++++ Text excerpt ++++

I started to talk to my mom about how I'm depressed and suicidal. Let's just say that it didn't go very well.
Here's kind of how the conversation went:
Me: Um, Mom...I'm pretty depressed these days?
Mom: You are? Well, almost everybody seems to be depressed. I get depressed, the people at church get depressed...it's probably because of the weather and not doing anything. You'll get out of it if you stand up and be productive.
Me: Well, I'm depressed about...that.
Mom: [Silence]...Oh. That. Geez...how many times have I told you that you just need to change your mind?
Me: You make it sound way too easier than it actually is

Mom: Well, have you tried?
Me: Yes. I've already told you. I tried it so many times. It doesn't work, Mom.
Mom: Why do you want to change your body? Do you know how much hormones and surgery wreck your body? You're a normal growing boy! You should be focused on high school - it's the most important part of your life!
Me: Well, I think going on hormones and surgery so my mind and body match would be a lot better than living like how I am now.
Mom: Honey, do you know why I even agreed to see a therapist in the first place? To change that confused mind of yours! Just stop thinking people as male and female and just think of all of them as people - with no separation.
Me: First of all, you've told me this before. Second of all, are you kidding me?

Mom: Or you could just pretend that you're a girl. Don't get married and you're all set.
Me: Mo- wait what? Why are you talking about marriage?
Mom: Because it's easier to imagine yourself as a girl that way. So you can be happy and not screw up your body.
Me: [facepalms so hard in my head that my hand goes through my head]
Mom: Besides, you believe in God, right? God wants you to live like how he created you.

++++ Dataset records ++++

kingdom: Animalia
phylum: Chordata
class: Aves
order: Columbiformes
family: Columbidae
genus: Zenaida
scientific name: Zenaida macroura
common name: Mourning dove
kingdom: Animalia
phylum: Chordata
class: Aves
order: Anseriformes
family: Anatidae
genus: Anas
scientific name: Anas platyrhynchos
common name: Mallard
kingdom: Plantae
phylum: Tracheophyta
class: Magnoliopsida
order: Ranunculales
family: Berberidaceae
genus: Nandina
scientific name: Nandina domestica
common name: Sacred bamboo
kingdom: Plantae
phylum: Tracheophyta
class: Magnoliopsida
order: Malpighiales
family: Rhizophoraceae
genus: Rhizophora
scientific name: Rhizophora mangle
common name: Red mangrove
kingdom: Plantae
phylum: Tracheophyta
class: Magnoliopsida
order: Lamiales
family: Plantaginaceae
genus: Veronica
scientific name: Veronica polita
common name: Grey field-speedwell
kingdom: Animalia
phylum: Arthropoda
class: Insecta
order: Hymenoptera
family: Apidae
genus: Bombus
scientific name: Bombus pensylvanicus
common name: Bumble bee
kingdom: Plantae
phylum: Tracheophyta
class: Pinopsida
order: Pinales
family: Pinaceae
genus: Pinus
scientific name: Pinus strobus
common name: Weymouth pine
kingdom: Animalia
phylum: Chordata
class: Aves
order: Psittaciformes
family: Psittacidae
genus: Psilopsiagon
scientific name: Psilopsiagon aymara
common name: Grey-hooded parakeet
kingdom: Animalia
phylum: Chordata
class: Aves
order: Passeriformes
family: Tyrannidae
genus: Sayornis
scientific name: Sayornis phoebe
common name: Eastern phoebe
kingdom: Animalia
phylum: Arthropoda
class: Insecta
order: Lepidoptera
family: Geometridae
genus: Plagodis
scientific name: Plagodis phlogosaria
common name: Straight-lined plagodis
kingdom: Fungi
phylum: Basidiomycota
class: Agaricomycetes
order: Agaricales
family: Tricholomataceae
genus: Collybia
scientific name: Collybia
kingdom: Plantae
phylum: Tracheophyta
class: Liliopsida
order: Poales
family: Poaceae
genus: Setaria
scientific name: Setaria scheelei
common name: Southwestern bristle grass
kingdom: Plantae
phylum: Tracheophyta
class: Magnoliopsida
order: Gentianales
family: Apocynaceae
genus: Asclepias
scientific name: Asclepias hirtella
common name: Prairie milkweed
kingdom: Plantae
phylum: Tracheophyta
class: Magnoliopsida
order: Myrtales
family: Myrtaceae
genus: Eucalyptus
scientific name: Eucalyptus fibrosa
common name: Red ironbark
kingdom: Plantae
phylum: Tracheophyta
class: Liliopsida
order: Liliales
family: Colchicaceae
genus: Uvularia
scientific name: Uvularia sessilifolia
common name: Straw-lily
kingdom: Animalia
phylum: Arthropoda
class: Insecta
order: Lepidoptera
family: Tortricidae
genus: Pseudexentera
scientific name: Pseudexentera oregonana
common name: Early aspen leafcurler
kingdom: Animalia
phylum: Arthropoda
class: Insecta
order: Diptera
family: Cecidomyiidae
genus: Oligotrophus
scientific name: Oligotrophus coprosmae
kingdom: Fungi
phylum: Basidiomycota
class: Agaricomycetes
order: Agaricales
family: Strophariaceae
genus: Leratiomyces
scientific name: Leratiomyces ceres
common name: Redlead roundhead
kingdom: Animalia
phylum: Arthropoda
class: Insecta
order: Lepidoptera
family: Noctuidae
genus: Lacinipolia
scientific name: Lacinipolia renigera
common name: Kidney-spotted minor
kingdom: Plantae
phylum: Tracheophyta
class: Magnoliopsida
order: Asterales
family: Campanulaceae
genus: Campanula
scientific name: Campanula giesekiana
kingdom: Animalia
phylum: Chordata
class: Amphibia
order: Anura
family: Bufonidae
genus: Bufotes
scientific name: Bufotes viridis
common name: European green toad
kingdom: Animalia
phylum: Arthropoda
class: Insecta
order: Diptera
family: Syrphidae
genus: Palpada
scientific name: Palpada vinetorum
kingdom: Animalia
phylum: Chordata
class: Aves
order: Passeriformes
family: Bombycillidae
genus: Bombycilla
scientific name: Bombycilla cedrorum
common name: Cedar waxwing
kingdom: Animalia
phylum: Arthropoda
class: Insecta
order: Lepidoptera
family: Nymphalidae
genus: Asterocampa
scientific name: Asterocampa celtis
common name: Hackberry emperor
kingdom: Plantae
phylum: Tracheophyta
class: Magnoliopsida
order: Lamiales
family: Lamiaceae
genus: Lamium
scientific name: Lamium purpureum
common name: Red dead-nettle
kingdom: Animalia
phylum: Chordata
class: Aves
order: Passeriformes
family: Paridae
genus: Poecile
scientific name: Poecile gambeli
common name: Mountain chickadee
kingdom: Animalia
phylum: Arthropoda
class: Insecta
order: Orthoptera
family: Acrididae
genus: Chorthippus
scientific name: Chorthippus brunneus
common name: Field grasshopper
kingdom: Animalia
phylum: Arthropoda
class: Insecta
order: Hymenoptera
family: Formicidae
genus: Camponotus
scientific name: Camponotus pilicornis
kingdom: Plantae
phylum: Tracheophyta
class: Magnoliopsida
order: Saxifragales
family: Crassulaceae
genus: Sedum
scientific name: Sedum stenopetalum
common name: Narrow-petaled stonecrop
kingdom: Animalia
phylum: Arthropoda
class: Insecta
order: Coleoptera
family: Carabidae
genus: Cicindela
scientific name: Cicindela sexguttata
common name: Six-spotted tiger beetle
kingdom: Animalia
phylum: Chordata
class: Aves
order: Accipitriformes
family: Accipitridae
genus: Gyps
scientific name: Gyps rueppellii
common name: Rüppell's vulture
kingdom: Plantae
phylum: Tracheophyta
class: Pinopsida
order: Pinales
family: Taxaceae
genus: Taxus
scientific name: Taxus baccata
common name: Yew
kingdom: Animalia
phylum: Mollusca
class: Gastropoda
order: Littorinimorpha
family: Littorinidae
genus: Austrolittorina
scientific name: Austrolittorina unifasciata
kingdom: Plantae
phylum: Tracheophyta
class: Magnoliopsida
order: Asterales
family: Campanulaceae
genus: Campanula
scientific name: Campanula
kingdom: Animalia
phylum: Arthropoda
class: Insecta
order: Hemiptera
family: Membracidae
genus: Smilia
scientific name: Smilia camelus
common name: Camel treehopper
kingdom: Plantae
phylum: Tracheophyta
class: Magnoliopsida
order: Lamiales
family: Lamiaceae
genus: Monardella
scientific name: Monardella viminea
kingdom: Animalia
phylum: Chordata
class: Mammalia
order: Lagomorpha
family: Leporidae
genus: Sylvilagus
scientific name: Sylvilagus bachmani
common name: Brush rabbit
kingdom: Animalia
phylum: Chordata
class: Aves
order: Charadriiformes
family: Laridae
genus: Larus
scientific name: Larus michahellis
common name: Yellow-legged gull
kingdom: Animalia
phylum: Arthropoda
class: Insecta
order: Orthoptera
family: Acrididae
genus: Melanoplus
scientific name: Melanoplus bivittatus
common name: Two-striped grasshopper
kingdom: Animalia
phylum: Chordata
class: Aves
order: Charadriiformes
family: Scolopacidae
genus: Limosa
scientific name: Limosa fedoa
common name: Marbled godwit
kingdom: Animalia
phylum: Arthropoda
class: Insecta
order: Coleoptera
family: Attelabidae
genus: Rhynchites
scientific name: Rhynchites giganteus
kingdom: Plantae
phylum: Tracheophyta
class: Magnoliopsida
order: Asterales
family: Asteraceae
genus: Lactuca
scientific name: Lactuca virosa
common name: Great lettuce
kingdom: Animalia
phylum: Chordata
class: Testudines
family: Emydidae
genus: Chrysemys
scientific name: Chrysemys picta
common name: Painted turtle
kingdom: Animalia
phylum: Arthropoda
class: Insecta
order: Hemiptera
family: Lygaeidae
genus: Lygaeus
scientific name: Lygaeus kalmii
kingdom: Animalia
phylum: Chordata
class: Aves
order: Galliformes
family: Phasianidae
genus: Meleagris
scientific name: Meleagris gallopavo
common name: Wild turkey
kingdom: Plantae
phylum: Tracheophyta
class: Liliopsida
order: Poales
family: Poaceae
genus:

++++

Action item: Copy out the full account of the talk with Mom word for word. The entries come from an unrelated source.

Response to this exercise:
I started to talk to my mom about how I'm depressed and suicidal. Let's just say that it didn't go very well.
Here's kind of how the conversation went:
Me: Um, Mom...I'm pretty depressed these days?
Mom: You are? Well, almost everybody seems to be depressed. I get depressed, the people at church get depressed...it's probably because of the weather and not doing anything. You'll get out of it if you stand up and be productive.
Me: Well, I'm depressed about...that.
Mom: [Silence]...Oh. That. Geez...how many times have I told you that you just need to change your mind?
Me: You make it sound way too easier than it actually is

Mom: Well, have you tried?
Me: Yes. I've already told you. I tried it so many times. It doesn't work, Mom.
Mom: Why do you want to change your body? Do you know how much hormones and surgery wreck your body? You're a normal growing boy! You should be focused on high school - it's the most important part of your life!
Me: Well, I think going on hormones and surgery so my mind and body match would be a lot better than living like how I am now.
Mom: Honey, do you know why I even agreed to see a therapist in the first place? To change that confused mind of yours! Just stop thinking people as male and female and just think of all of them as people - with no separation.
Me: First of all, you've told me this before. Second of all, are you kidding me?

Mom: Or you could just pretend that you're a girl. Don't get married and you're all set.
Me: Mo- wait what? Why are you talking about marriage?
Mom: Because it's easier to imagine yourself as a girl that way. So you can be happy and not screw up your body.
Me: [facepalms so hard in my head that my hand goes through my head]
Mom: Besides, you believe in God, right? God wants you to live like how he created you.